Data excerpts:
------------
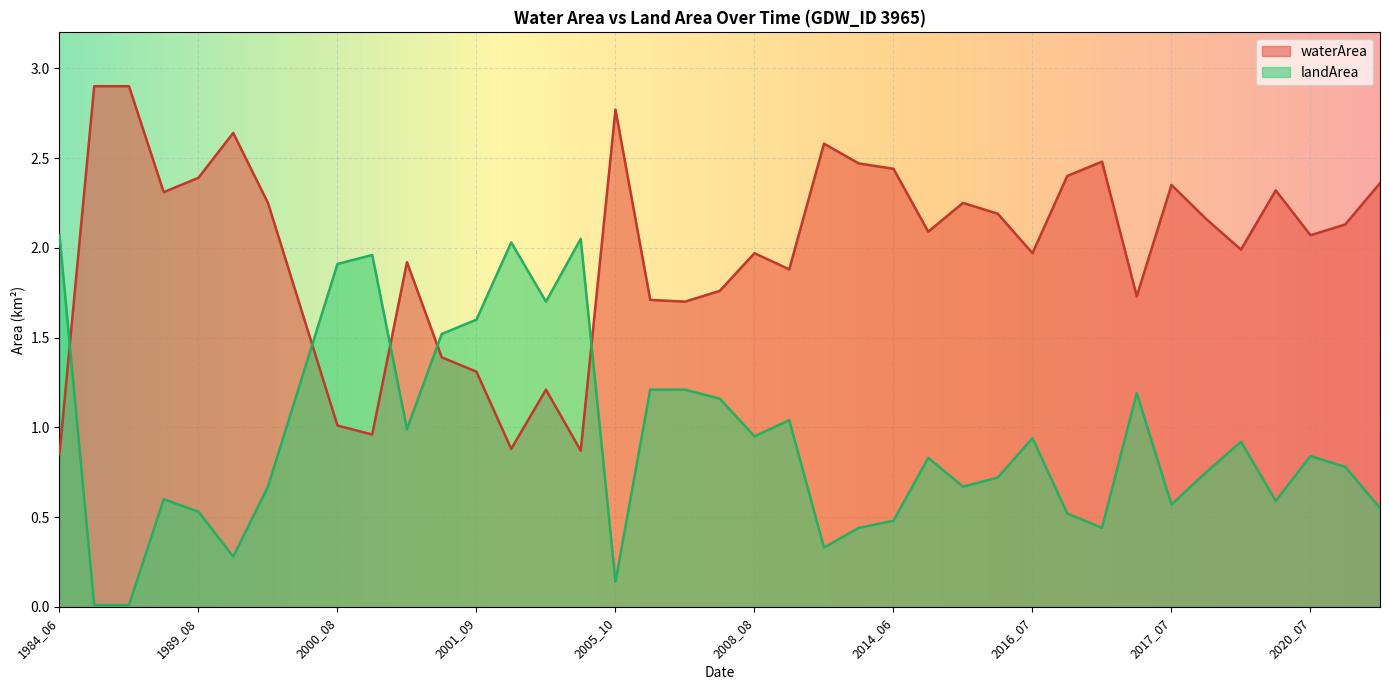

What is the value of the waterArea point at the 32nd from the left?

1.7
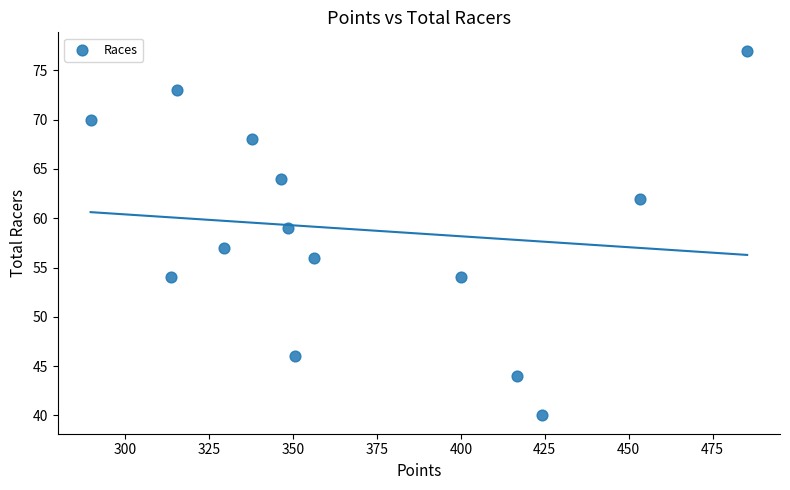

What is the range of Y values (max minus min)?

37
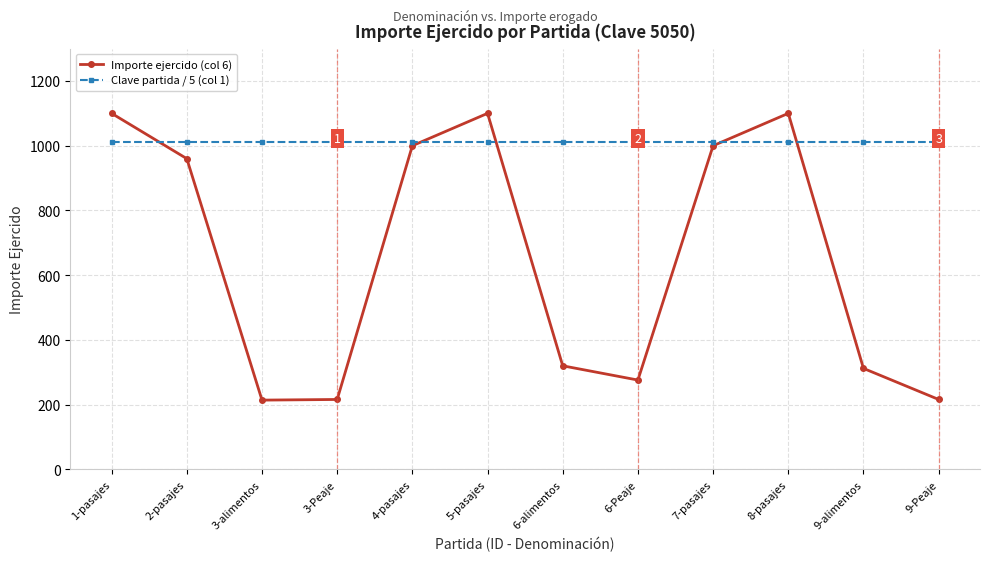

Rank the series by their maximum value, from highest to lowest.

Importe ejercido (col 6), Clave partida / 5 (col 1)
------------
Task directions
Reproduce the lines above word for word, leaving out the pictures.

Written response
What is the value of the waterArea point at the 32nd from the left?

1.7

What is the range of Y values (max minus min)?

37

Rank the series by their maximum value, from highest to lowest.

Importe ejercido (col 6), Clave partida / 5 (col 1)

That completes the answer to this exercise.